O desperdício, porém, não se restringe às vacinas contra Covid. Outros imunizantes também foram descartados, como o DTP (16,5% do total fora da validade) — contra difteria, tétano e coqueluche — febre amarela (3,5%), e meningocócica (1,8%).
O desperdício ocorre apesar do aumento na cobertura vacinal dessas doenças. A da DTP, por exemplo, passou de 64,4% da população imunizada em 2022 para 87,5% em 2024. A da febre amarela foi de 60,6% para 75,4%. E da meningocócica, de 75,3% para 95,3%.
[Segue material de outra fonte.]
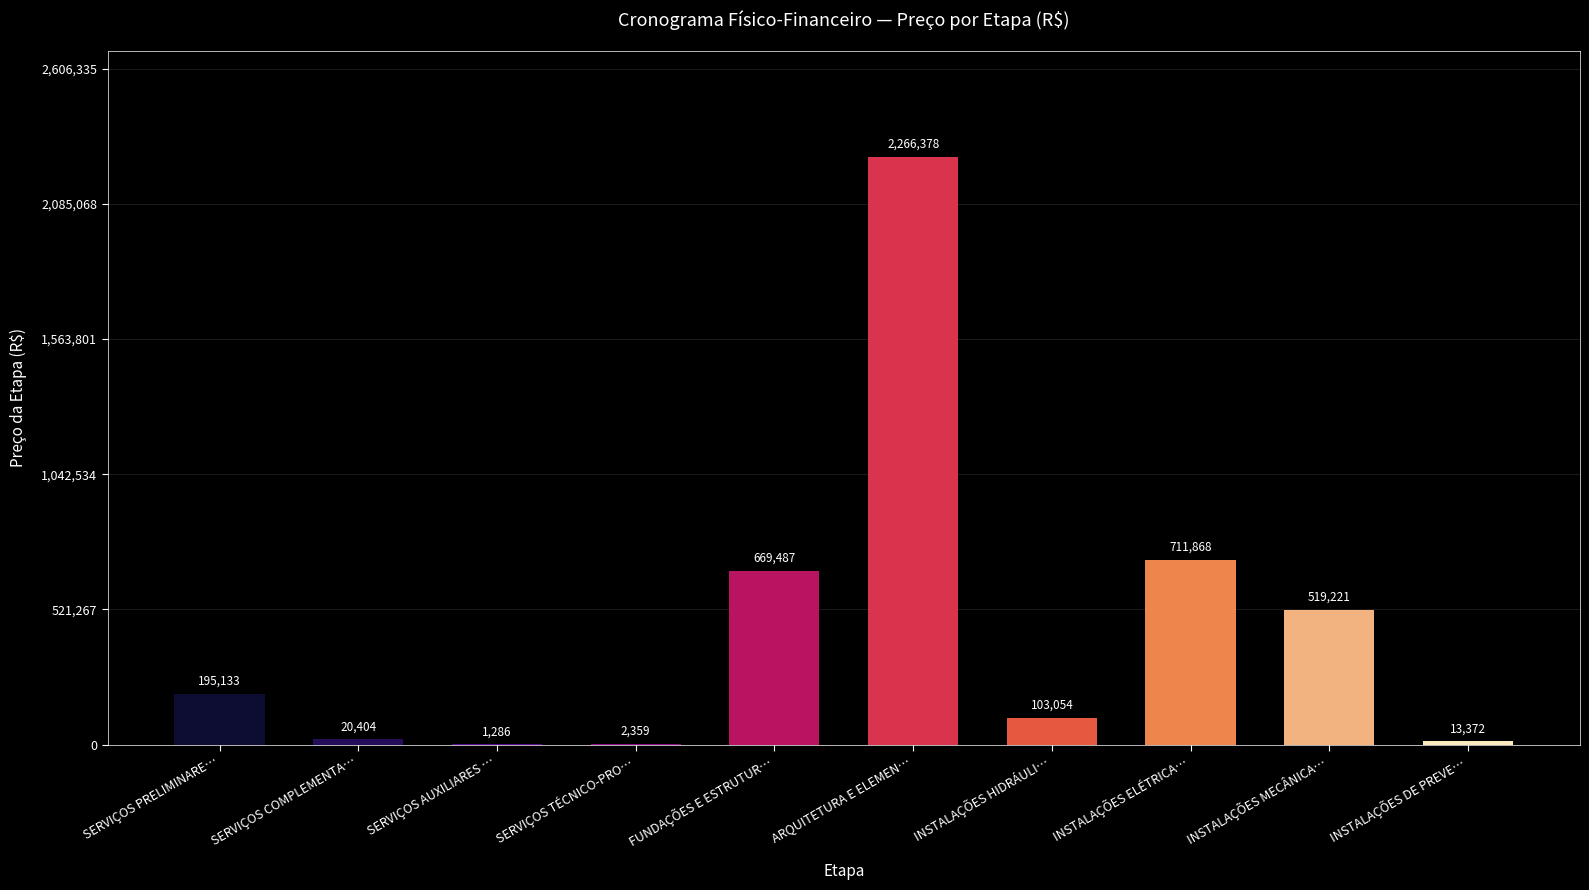

At which label is the value closest to 1133832?

INSTALAÇÕES ELÉTRICA…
Epidemiologista e ex-coordenadora do Programa Nacional de Imunizações (PNI) do Ministério da Saúde, Carla Domingues diz ser preciso ter mais busca ativa de crianças e outros públicos alvos.
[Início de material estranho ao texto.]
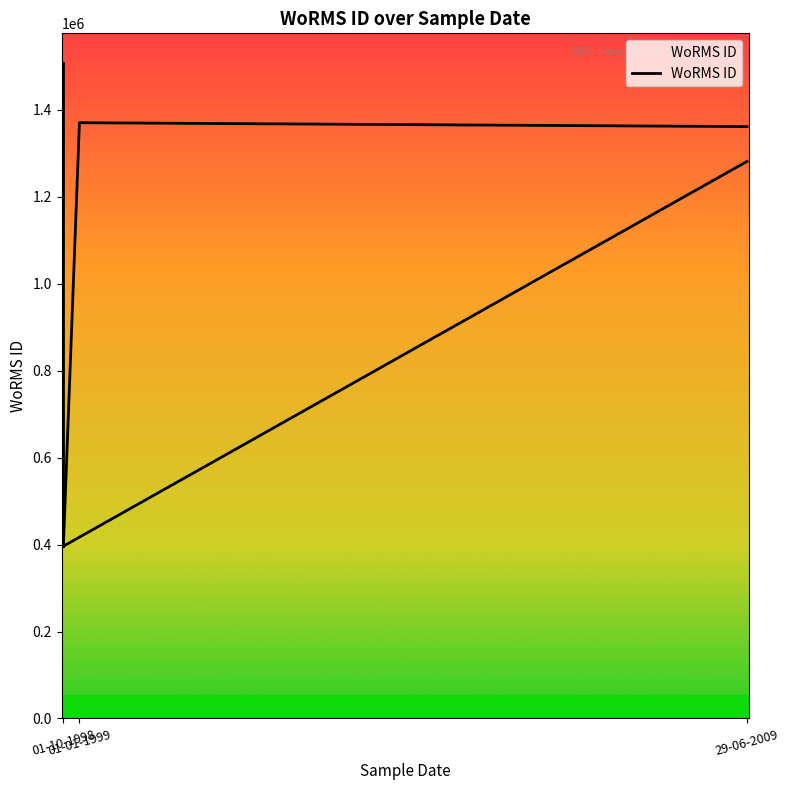

What is the average value?

1042513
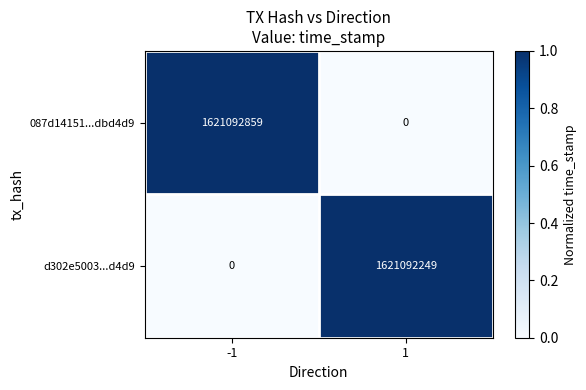

What is the sum of the 087d14151...dbd4d9 values at -1 and 1?

1621092859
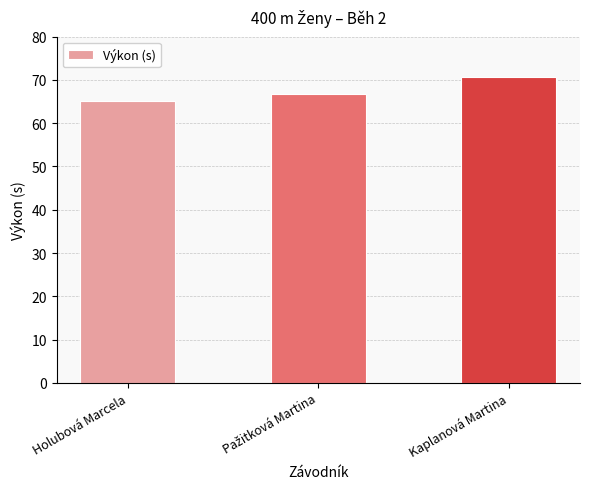

Reading left to right, list all the values displayed in this chart.

65.2	66.8	70.7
— Ficar esperando crianças passivamente vai ter perda de vacina. A cobertura vacinal melhorou, mas a maioria ainda não atingiu a meta de 95% — disse Domingues.
Coordenador da Sociedade Brasileira de Infectologia, o professor Alexandre Naime avalia que o governo pouco investiu em campanhas pró-imunização. Ele também aponta problemas na gestão do sistema de saúde, o que inclui governo federal, estados e municípios.
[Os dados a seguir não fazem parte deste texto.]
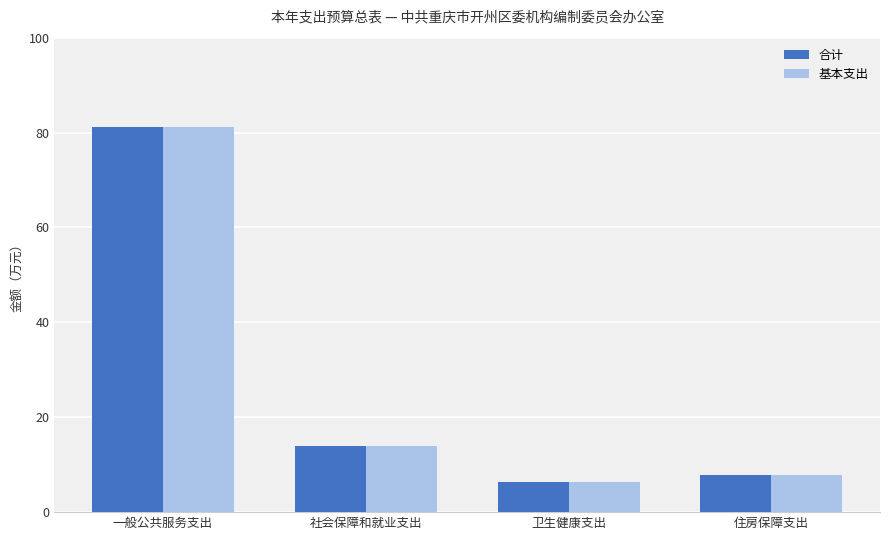

How many data points in 合计 are less than 14?

2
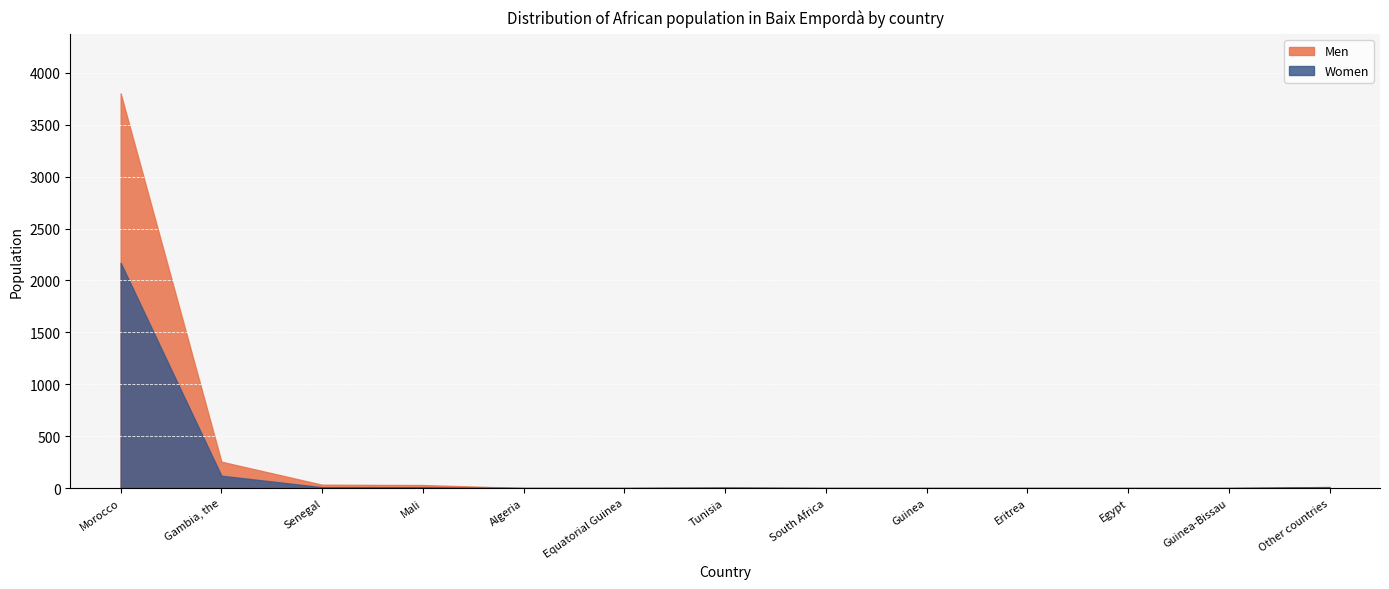

At which category does Men reach its first local peak?

Tunisia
— A gestão e o planejamento do ministério estão tendo muita falha, está muito mal-articulado. E não era assim no passado. Precisa ter muitas mudanças para o dinheiro do contribuinte não ser jogado fora — disse ele.
Ministro da Saúde de 2007 a 2010, no segundo mandato de Lula, o pesquisador da Fiocruz José Gomes Temporão avalia que o próprio sucesso do PNI pode explicar a redução da procura por vacinas. Segundo ele, com o sumiço de muitas doenças a partir de 2016, como sarampo e tétano, pais podem ter deixado de buscar postos de saúde para vacinar seus filhos. Somado a isso, conforme o ex-ministro, houve uma redução de gastos com publicidade e estratégias de comunicação para convencer a população a se vacinar.
— Essa questão (perda de vacina por prazo de validade) nunca foi um problema importante de saúde pública. O PNI durante décadas manteve uma altíssima cobertura vacinal. Então, o risco de perda é muito pequeno — disse ele.
O recorde de prejuízo em 2008, durante a gestão de Temporão na pasta, é explicado pela produção de imunizantes contra febre amarela. No ano anterior houve um surto da doença no país, o que levou o governo a adquirir um número alto do produto, a um custo elevado. Epidemiologistas afirmam que há uma recomendação para que o estoque de vacina contra febre amarela seja sempre grande.